TASK TO CARRY OUT:
Each record should be given again exactly as it appears, with no image included.

%%

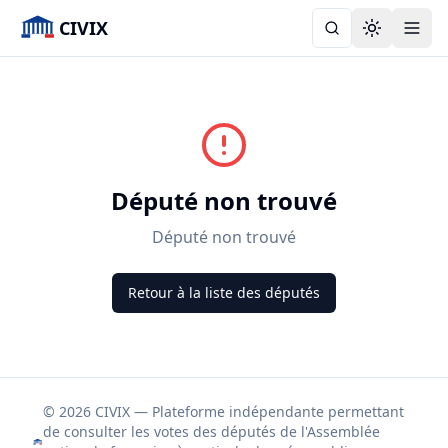
CIVIX
Toggle the
Député non trouvé
Député non trouvé
Retour à la liste des députés
© 2026 CIVIX — Plateforme indépendante permettant
de consulter les votes des députés de l'Assemblée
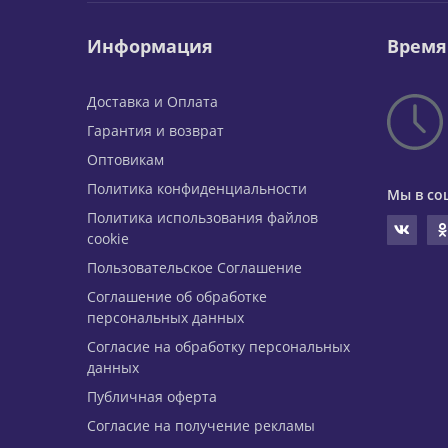
Информация
Время
Доставка и Оплата
Гарантия и возврат
Оптовикам
Политика конфиденциальности
Мы в со
Политика использования файлов
cookie
Пользовательское Соглашение
Соглашение об обработке
персональных данных
Согласие на обработку персональных
данных
Публичная оферта
Согласие на получение рекламы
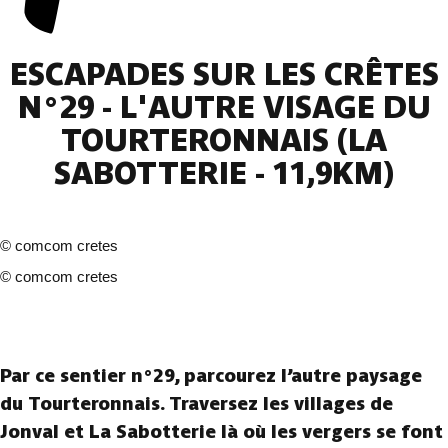
ESCAPADES SUR LES CRÊTES
N°29 - L'AUTRE VISAGE DU
TOURTERONNAIS (LA
SABOTTERIE - 11,9KM)
©
comcom cretes
©
comcom cretes
2 fotos
Par ce sentier n°29, parcourez l’autre paysage
du Tourteronnais. Traversez les villages de
Jonval et La Sabotterie là où les vergers se font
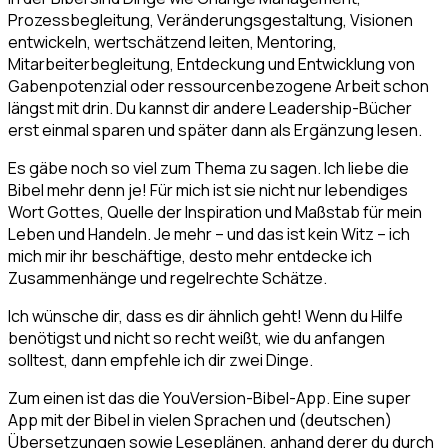
Prozessbegleitung, Veränderungsgestaltung, Visionen
entwickeln, wertschätzend leiten, Mentoring,
Mitarbeiterbegleitung, Entdeckung und Entwicklung von
Gabenpotenzial oder ressourcenbezogene Arbeit schon
längst mit drin. Du kannst dir andere Leadership-Bücher
erst einmal sparen und später dann als Ergänzung lesen.
Es gäbe noch so viel zum Thema zu sagen. Ich liebe die
Bibel mehr denn je! Für mich ist sie nicht nur lebendiges
Wort Gottes, Quelle der Inspiration und Maßstab für mein
Leben und Handeln. Je mehr – und das ist kein Witz – ich
mich mir ihr beschäftige, desto mehr entdecke ich
Zusammenhänge und regelrechte Schätze.
Ich wünsche dir, dass es dir ähnlich geht! Wenn du Hilfe
benötigst und nicht so recht weißt, wie du anfangen
solltest, dann empfehle ich dir zwei Dinge.
Zum einen ist das die YouVersion-Bibel-App. Eine super
App mit der Bibel in vielen Sprachen und (deutschen)
Übersetzungen sowie Leseplänen, anhand derer du durch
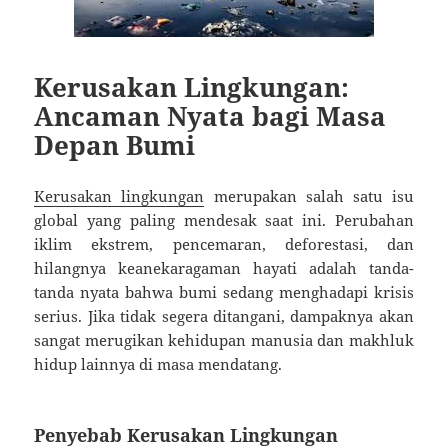
Kerusakan Lingkungan:
Ancaman Nyata bagi Masa
Depan Bumi
Kerusakan lingkungan
merupakan salah satu isu
global yang paling mendesak saat ini. Perubahan
iklim ekstrem, pencemaran, deforestasi, dan
hilangnya keanekaragaman hayati adalah tanda-
tanda nyata bahwa bumi sedang menghadapi krisis
serius. Jika tidak segera ditangani, dampaknya akan
sangat merugikan kehidupan manusia dan makhluk
hidup lainnya di masa mendatang.
Penyebab Kerusakan Lingkungan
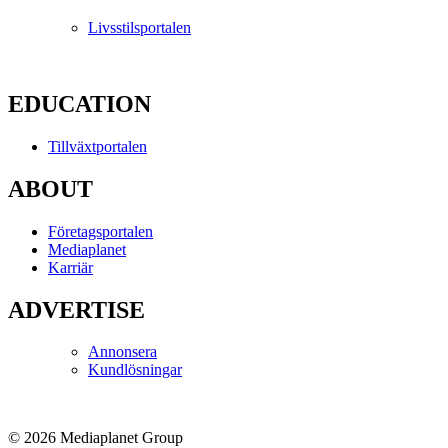
Livsstilsportalen
EDUCATION
Tillväxtportalen
ABOUT
Företagsportalen
Mediaplanet
Karriär
ADVERTISE
Annonsera
Kundlösningar
© 2026 Mediaplanet Group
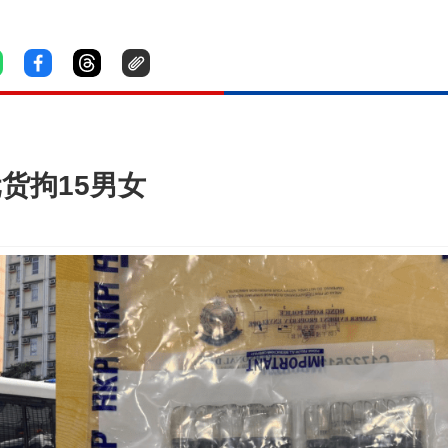
货拘15男女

%%

RESPONSE BELOW:
CIVIX
Toggle the
Député non trouvé
Député non trouvé
Retour à la liste des députés
© 2026 CIVIX — Plateforme indépendante permettant
de consulter les votes des députés de l'Assemblée
Информация
Время
Доставка и Оплата
Гарантия и возврат
Оптовикам
Политика конфиденциальности
Мы в со
Политика использования файлов
cookie
Пользовательское Соглашение
Соглашение об обработке
персональных данных
Согласие на обработку персональных
данных
Публичная оферта
Согласие на получение рекламы
ESCAPADES SUR LES CRÊTES
N°29 - L'AUTRE VISAGE DU
TOURTERONNAIS (LA
SABOTTERIE - 11,9KM)
©
comcom cretes
©
comcom cretes
2 fotos
Par ce sentier n°29, parcourez l’autre paysage
du Tourteronnais. Traversez les villages de
Jonval et La Sabotterie là où les vergers se font
Prozessbegleitung, Veränderungsgestaltung, Visionen
entwickeln, wertschätzend leiten, Mentoring,
Mitarbeiterbegleitung, Entdeckung und Entwicklung von
Gabenpotenzial oder ressourcenbezogene Arbeit schon
längst mit drin. Du kannst dir andere Leadership-Bücher
erst einmal sparen und später dann als Ergänzung lesen.
Es gäbe noch so viel zum Thema zu sagen. Ich liebe die
Bibel mehr denn je! Für mich ist sie nicht nur lebendiges
Wort Gottes, Quelle der Inspiration und Maßstab für mein
Leben und Handeln. Je mehr – und das ist kein Witz – ich
mich mir ihr beschäftige, desto mehr entdecke ich
Zusammenhänge und regelrechte Schätze.
Ich wünsche dir, dass es dir ähnlich geht! Wenn du Hilfe
benötigst und nicht so recht weißt, wie du anfangen
solltest, dann empfehle ich dir zwei Dinge.
Zum einen ist das die YouVersion-Bibel-App. Eine super
App mit der Bibel in vielen Sprachen und (deutschen)
Übersetzungen sowie Leseplänen, anhand derer du durch
Kerusakan Lingkungan:
Ancaman Nyata bagi Masa
Depan Bumi
Kerusakan lingkungan
merupakan salah satu isu
global yang paling mendesak saat ini. Perubahan
iklim ekstrem, pencemaran, deforestasi, dan
hilangnya keanekaragaman hayati adalah tanda-
tanda nyata bahwa bumi sedang menghadapi krisis
serius. Jika tidak segera ditangani, dampaknya akan
sangat merugikan kehidupan manusia dan makhluk
hidup lainnya di masa mendatang.
Penyebab Kerusakan Lingkungan
Livsstilsportalen
EDUCATION
Tillväxtportalen
ABOUT
Företagsportalen
Mediaplanet
Karriär
ADVERTISE
Annonsera
Kundlösningar
© 2026 Mediaplanet Group
货拘15男女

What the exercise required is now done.